Italian DIALogue systems evaluation
Motivations and Background
Conversational Agents are one of the most impressive evidence of the recent resurgence of Artificial Intelligence. In fact, there is now a high expectation for a new generation of dialogue systems that are able to naturally interact and assist humans in a number of scenarios, including virtual coaches, personal assistants and automatic help desks. However, despite the growing commercial interest for various task oriented conversational agents, there is still a general lack of methodologies for their evaluations.
This evaluation exercise targets both private companies and public institutions willing to assess the quality of a dialogue system that uses Italian as language for the interaction and that has a high degree of operation on a specific task. Examples include a conversational banking frontend, a virtual assistant for managing appointments, a chat-bot suggesting sport activities, a dialogue system for travel booking, and a chat-bot helping to buy products on an e-commerce web site.

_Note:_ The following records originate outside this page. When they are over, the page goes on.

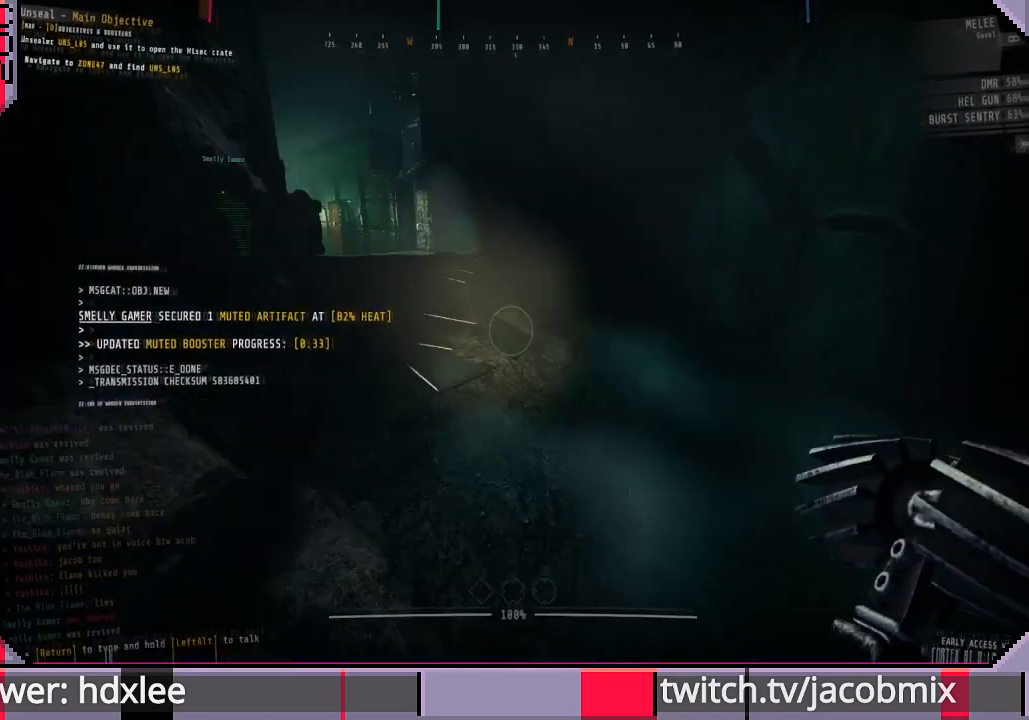
{"keys": ["shift", "w"], "mouse": [], "events": []}
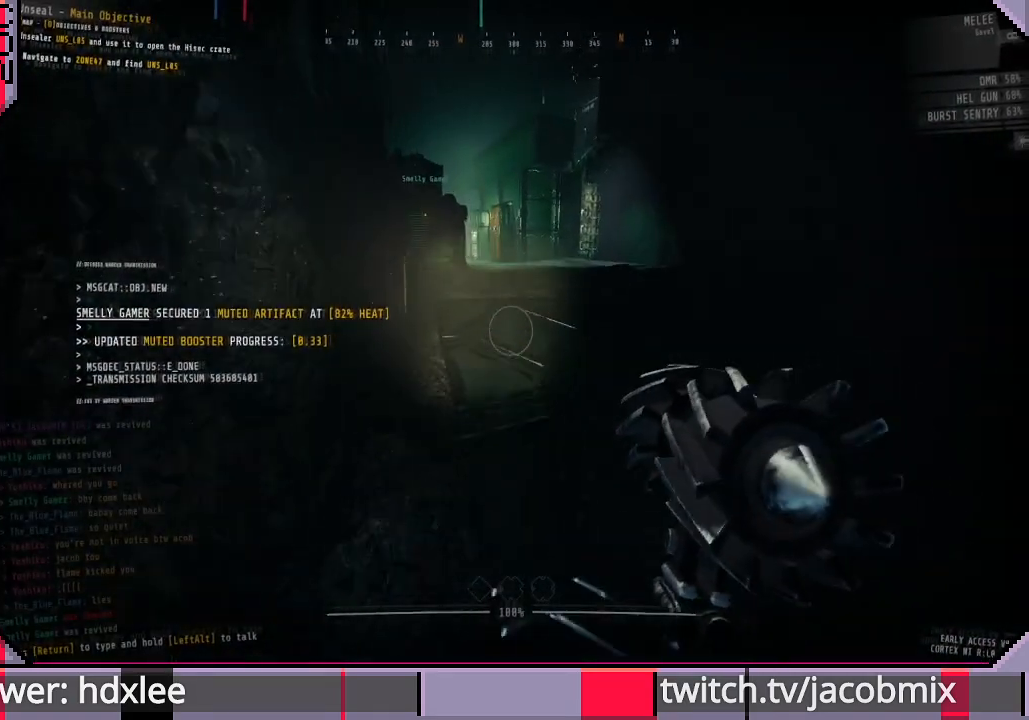
{"keys": ["shift", "w"], "mouse": [], "events": []}
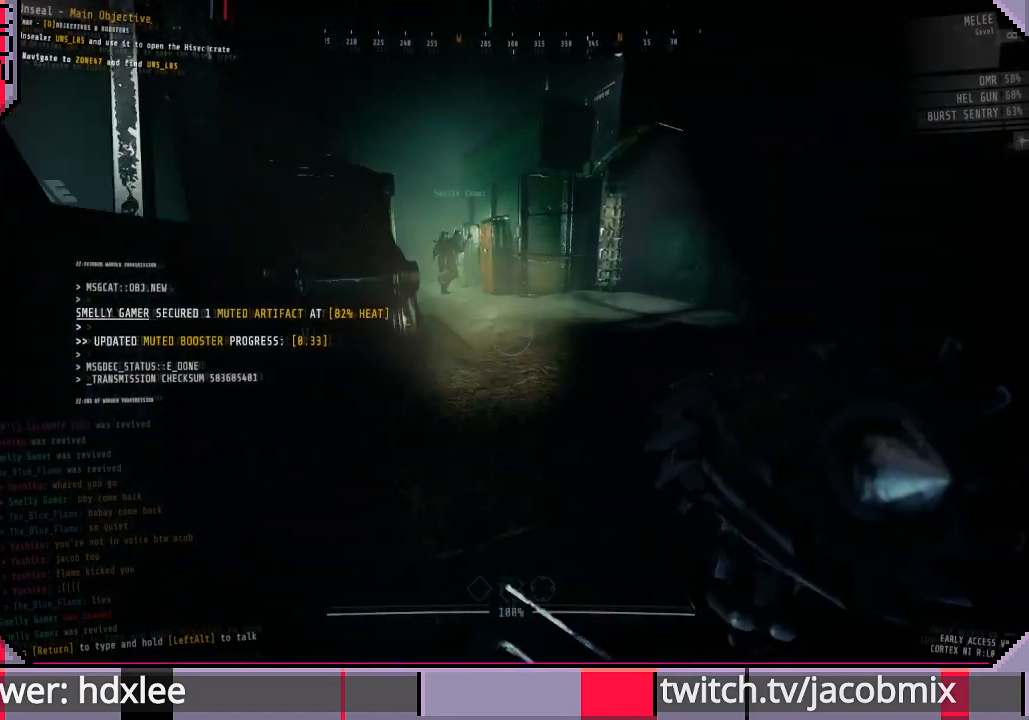
{"keys": ["shift", "w"], "mouse": [], "events": []}
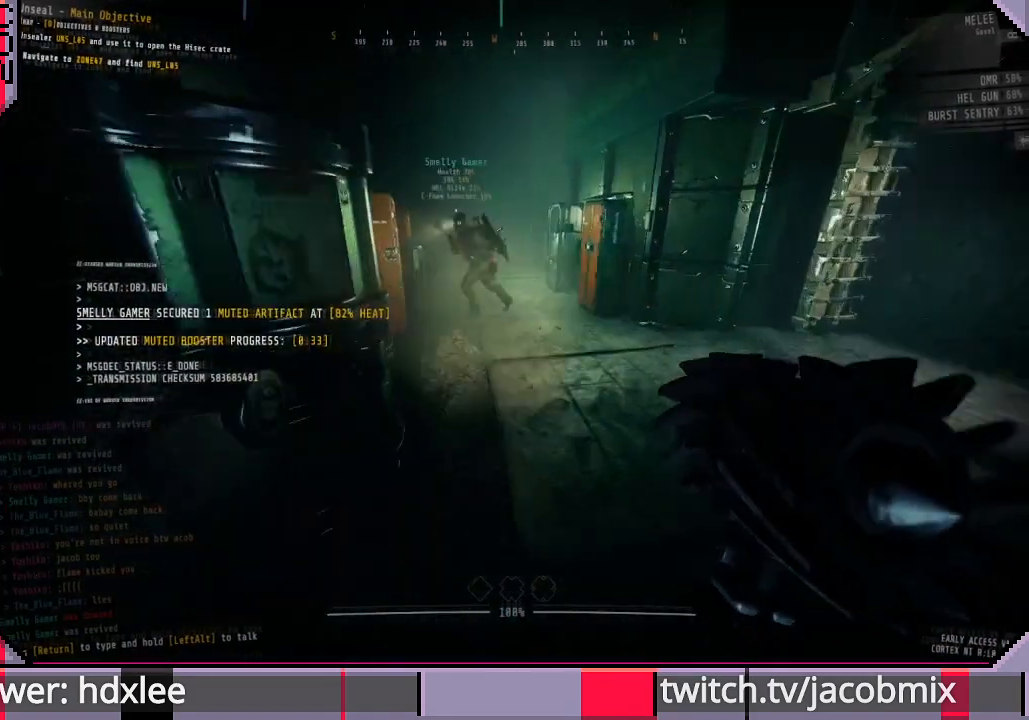
{"keys": ["shift", "w"], "mouse": [], "events": [[100, "d", "down"], [267, "d", "up"]]}
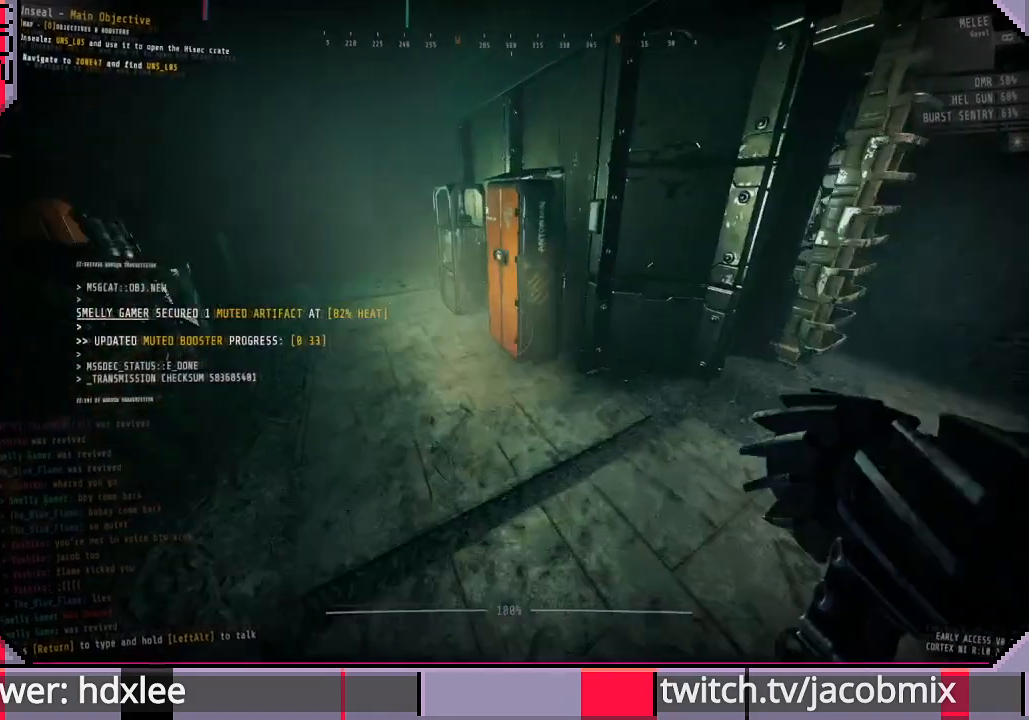
{"keys": ["e", "w"], "mouse": [], "events": [[300, "a", "down"], [300, "shift", "up"], [400, "a", "up"], [500, "e", "down"]]}
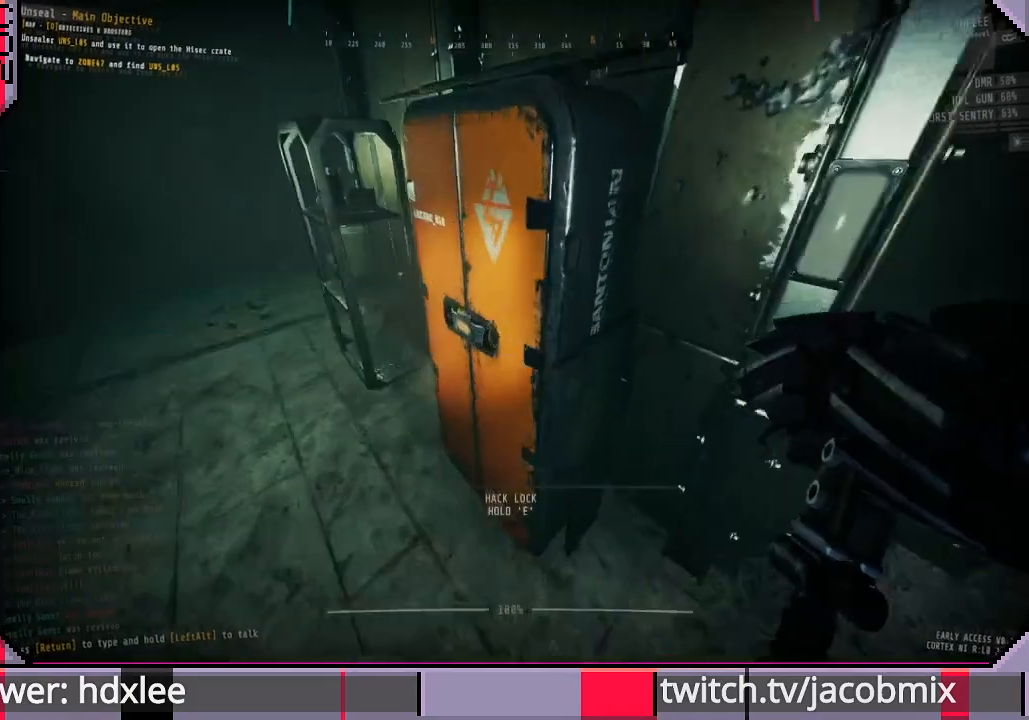
{"keys": ["e"], "mouse": [], "events": [[33, "w", "up"]]}
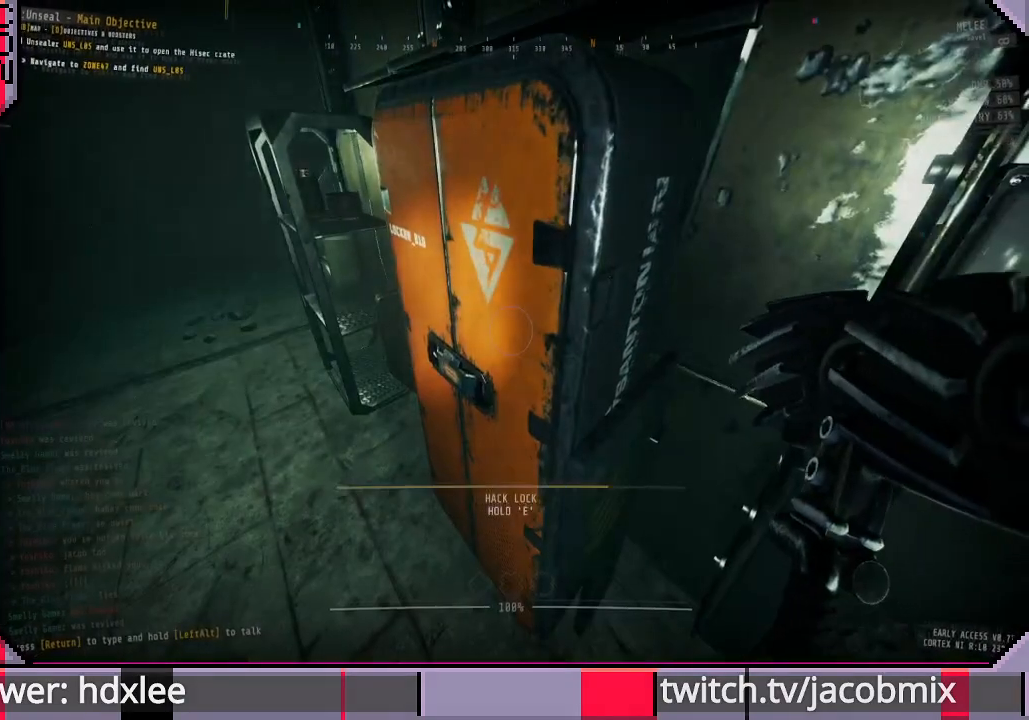
{"keys": [], "mouse": [], "events": [[367, "e", "up"]]}
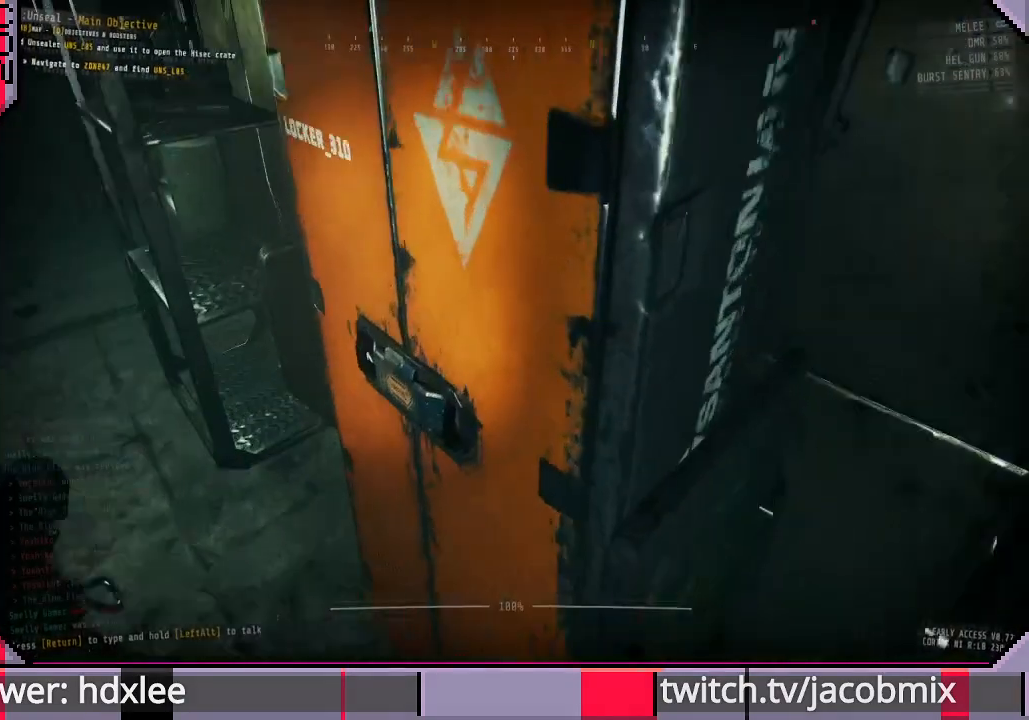
{"keys": [], "mouse": [], "events": []}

The task intends to develop and apply evaluation protocols for the quality assessment of a dialogue system for the Italian language. We target the evaluation of existing task-oriented dialogue systems (both industrial and academic prototypes), which are on operation at the date of the test period (September 2018). Through the application of an evaluation protocol, which will be published well in advance before the test phase, a number of standard and internationally recognized metrics will be applied to assess the quality of the dialogue system. The output of the evaluation will not be a ranking (which would not be possible given the potential heterogeneity of the application domains and of the interaction modalities that will be submitted by participants). Rather, we will provide a qualitative assessment for each participating system, based on detailed and coherent set of technological and interactive characteristics of the system. As side effect of the evaluation exercise, we do expect a public discussion of the applied protocols, which, eventually, could led to their improvements for a next evaluation. We will guarantee a proper level of anonymization both of the data provided through the interaction with the dialogue systems and of the evaluation results. Given the peculiar nature of the evaluation, which will be carried on by humans, this task does not require neither training or testing data.